Tamur told Bianet that his clients were questioned about the angle they took on the outlawed Kurdistan Workers Party (PKK), a militant group and political party that Turkey classifies as a terrorist group, and whether the content the journalists created for broadcast by European outlets was considered pro-PKK. Most of the journalists either work for pro-Kurdish media outlets or independent production companies that provide content for other outlets, according to those reports and CPJ’s messaging app interviews with local journalists.

“Turkish authorities should immediately release the journalists who were arrested in Diyarbakır for no apparent reason,” said Gulnoza Said, CPJ’s Europe and Central Asia program coordinator, in New York. “Arresting journalists under a cloud of secrecy and keeping them in detention for an undetermined period until a trial is an unacceptable attack on the freedom of the press. Turkey must end jailing journalists with little evidence or justification and using pre-trial detention as punishment.”

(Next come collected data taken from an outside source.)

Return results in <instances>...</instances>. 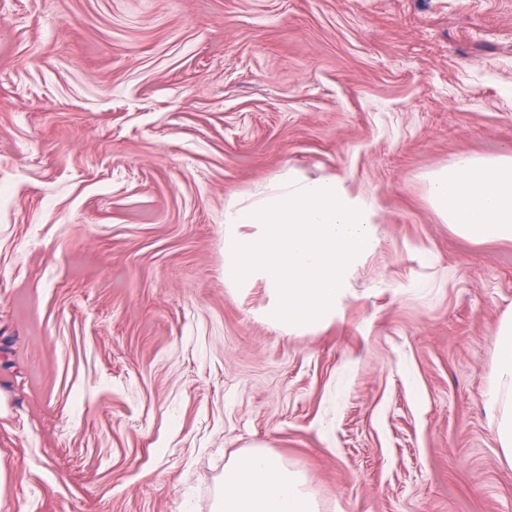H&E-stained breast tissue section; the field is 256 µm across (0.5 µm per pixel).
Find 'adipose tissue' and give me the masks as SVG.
I'll return each mask as SVG.
<instances>
[{
	"mask_svg": "<svg viewBox=\"0 0 512 512\" xmlns=\"http://www.w3.org/2000/svg\"><path fill=\"white\" fill-rule=\"evenodd\" d=\"M430 202L445 223L474 241H512V157L462 155L427 177ZM376 212L342 179L284 174L224 206V279L237 290L261 284V316L285 333L333 320L359 263L381 243ZM486 395L501 450L512 460V315L494 334ZM214 512H318L304 476L268 448L224 467Z\"/></svg>",
	"mask_w": 512,
	"mask_h": 512,
	"instance_id": "obj_1",
	"label": "adipose tissue"
}]
</instances>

CPJ identified the following jailed journalists and media workers from news reports, social media, and phone and messaging app interviews:

  • Lezgin Akdeniz, camera operator. CPJ was unable to confirm Akdeniz’s outlet.
  • Safiye Alagaş, manager for pro-Kurdish, all-women news website JINNEWS
  • Serdar Altan, freelance journalist, TV show host, and co-chair of local media advocacy group Dicle Fırat Journalists Association (DFG)
  • Zeynel Abidin Bulut, TV show host, editor for the Kurdish language weekly newspaper Xwebûn, and treasurer for DFG
  • Ömer Çelik, TV show host and a former editor for the pro-Kurdish Mezopotamya News Agency
  • Suat Doğuhan, camera operator and owner of PEL production company
  • Mehmet Ali Ertaş, TV show host and news editor for Xwebûn
  • Ramazan Geciken, camera operator at PEL
  • Mazlum Doğan Güler, camera operator for Pia production company
  • İbrahim Koyuncu, camera operator. CPJ was unable to confirm Koyuncu’s outlet.
  • Abdurrahman Öncü, camera operator for Pia
  • Aziz Oruç, editor for Mezopotamya News Agency
  • Mehmet Şahin, TV show host at Pia, and columnist for Xwebûn
  • Remziye Temel, an accountant for Pia
  • Neşe Toprak, a culture and art show TV host for PEL and artist
  • Elif Üngür, Pia host for a TV show on culture and ecology

The six other detainees were released with travel restrictions after eight days in detention, according to news reports. They are:

  • Kadir Bayram, camera operator. CPJ was unable to confirm Bayram’s outlet.
  • İhsan Ergülen, who was interviewed as a source by an unidentified detained journalist, according to a local journalist familiar with the case who spoke to CPJ by text message and requested anonymity for safety reasons. CPJ was unable to confirm this report.
  • Gülşen Koçuk, editor for JINNEWS
  • Feynaz Koçuk. CPJ was unable to confirm Koçuk’s role or outlet.
  • Esmer Tunç, camera operator. CPJ was unable to confirm Tunç’s outlet.
  • Mehmet Yalçın, camera operator. CPJ was unable to confirm Yalçın’s outlet.

CPJ previously documented nine of these detentions by Turkish police. CPJ emailed the Diyarbakır chief prosecutor’s office for comment but did not receive a reply.

[Editors’ Note: The spelling of Elif Üngür’s name has been corrected.]